Well, this post is in the same vein. I was working on an Exadata system trying to get a state dump to find out the source of the high library cache lock waits we have been seeing. We have a standard statedump/hanganalyze script for Exadata that looks something like this:
oradebug setmypid oradebug unlimit oradebug -g all dump hanganalyze 3 oradebug -g all dump systemstate 258 host sleep 90 oradebug -g all dump hanganalyze 3 oradebug -g all dump systemstate 258 oradebug tracefile_name host sleep 90 oradebug -g all dump hanganalyze 3 oradebug -g all dump systemstate 258 oradebug tracefile_name exit
We got something like this from Oracle support. However the oradebug tracefile_name command doesn’t really show you where the state dumps are coming out. It turns out that when you use the -g all option to do a state dump on every node of an Exadata system the state is dumped by the diag background process. So, we probably should take out the tracefile_name commands. But, the alert log has the name of the diag trace file that the state dump goes to so I had no problem finding it.

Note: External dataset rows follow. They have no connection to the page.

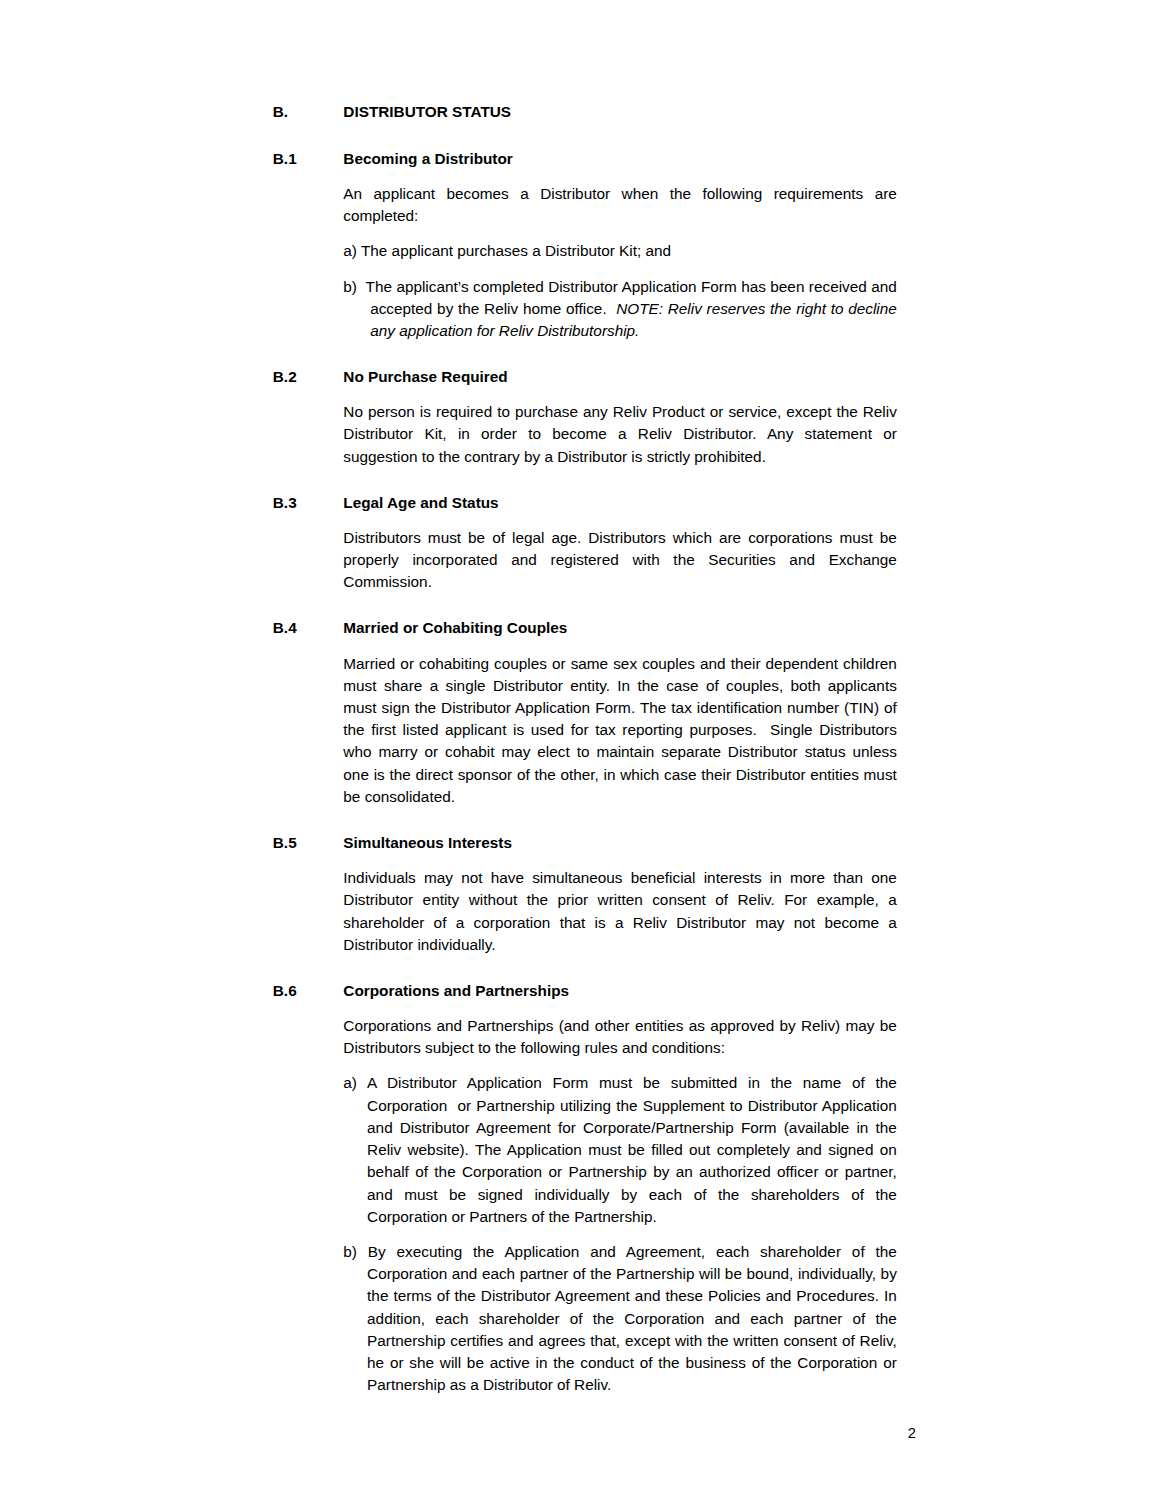B.
DISTRIBUTOR STATUS
B.1
Becoming a Distributor
An applicant becomes a Distributor when the following requirements are completed:
a) The applicant purchases a Distributor Kit; and
b) The applicant’s completed Distributor Application Form has been received and accepted by the Reliv home office. NOTE: Reliv reserves the right to decline any application for Reliv Distributorship.
B.2
No Purchase Required
No person is required to purchase any Reliv Product or service, except the Reliv Distributor Kit, in order to become a Reliv Distributor. Any statement or suggestion to the contrary by a Distributor is strictly prohibited.
B.3
Legal Age and Status
Distributors must be of legal age. Distributors which are corporations must be properly incorporated and registered with the Securities and Exchange Commission.
B.4
Married or Cohabiting Couples
Married or cohabiting couples or same sex couples and their dependent children must share a single Distributor entity. In the case of couples, both applicants must sign the Distributor Application Form. The tax identification number (TIN) of the first listed applicant is used for tax reporting purposes. Single Distributors who marry or cohabit may elect to maintain separate Distributor status unless one is the direct sponsor of the other, in which case their Distributor entities must be consolidated.
B.5
Simultaneous Interests
Individuals may not have simultaneous beneficial interests in more than one Distributor entity without the prior written consent of Reliv. For example, a shareholder of a corporation that is a Reliv Distributor may not become a Distributor individually.
B.6
Corporations and Partnerships
Corporations and Partnerships (and other entities as approved by Reliv) may be Distributors subject to the following rules and conditions:
a) A Distributor Application Form must be submitted in the name of the Corporation or Partnership utilizing the Supplement to Distributor Application and Distributor Agreement for Corporate/Partnership Form (available in the Reliv website). The Application must be filled out completely and signed on behalf of the Corporation or Partnership by an authorized officer or partner, and must be signed individually by each of the shareholders of the Corporation or Partners of the Partnership.
b) By executing the Application and Agreement, each shareholder of the Corporation and each partner of the Partnership will be bound, individually, by the terms of the Distributor Agreement and these Policies and Procedures. In addition, each shareholder of the Corporation and each partner of the Partnership certifies and agrees that, except with the written consent of Reliv, he or she will be active in the conduct of the business of the Corporation or Partnership as a Distributor of Reliv.
2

But, then I got the bright idea of removing (with the Linux rm command) the diag trace file. It already had 400 megabytes worth of old dumps in it. Now, in my defense, normally rm’ing a trace file is no big deal. But the diag trace file is always open. So, after I removed the trace file and did another statedump I couldn’t find the output anywhere. Apparently the diag process keeps the file open and all I did with the rm command was remove it from the directory!
Fortunately Oracle support has a document for people such as myself who rm background trace files: “How to recreate background trace file(s) that may have been accidentally deleted [ID 394891.1]“ All you have to do is get the Unix process id of the diag process and plug it into this script:
oradebug setospid 4804 oradebug close_trace oradebug flush exit
In this example the Unix process id of diag was 4804. You can do this command to double check that 4804 really is the diag process:
ps -ef | grep 4804
You should see a process in the format ora_diag_INSTANCENAME.
So, in the future when getting a state dump on Exadata I’m just going to do this command to clear out the old dumps:
cat /dev/null > INSTANCENAME_diag_4804.trc
Once I’ve cleared the diag trace file then I’ll run our standard statedump/hanganalyze script.
Anyway, I learned something today! Hope this is helpful to others.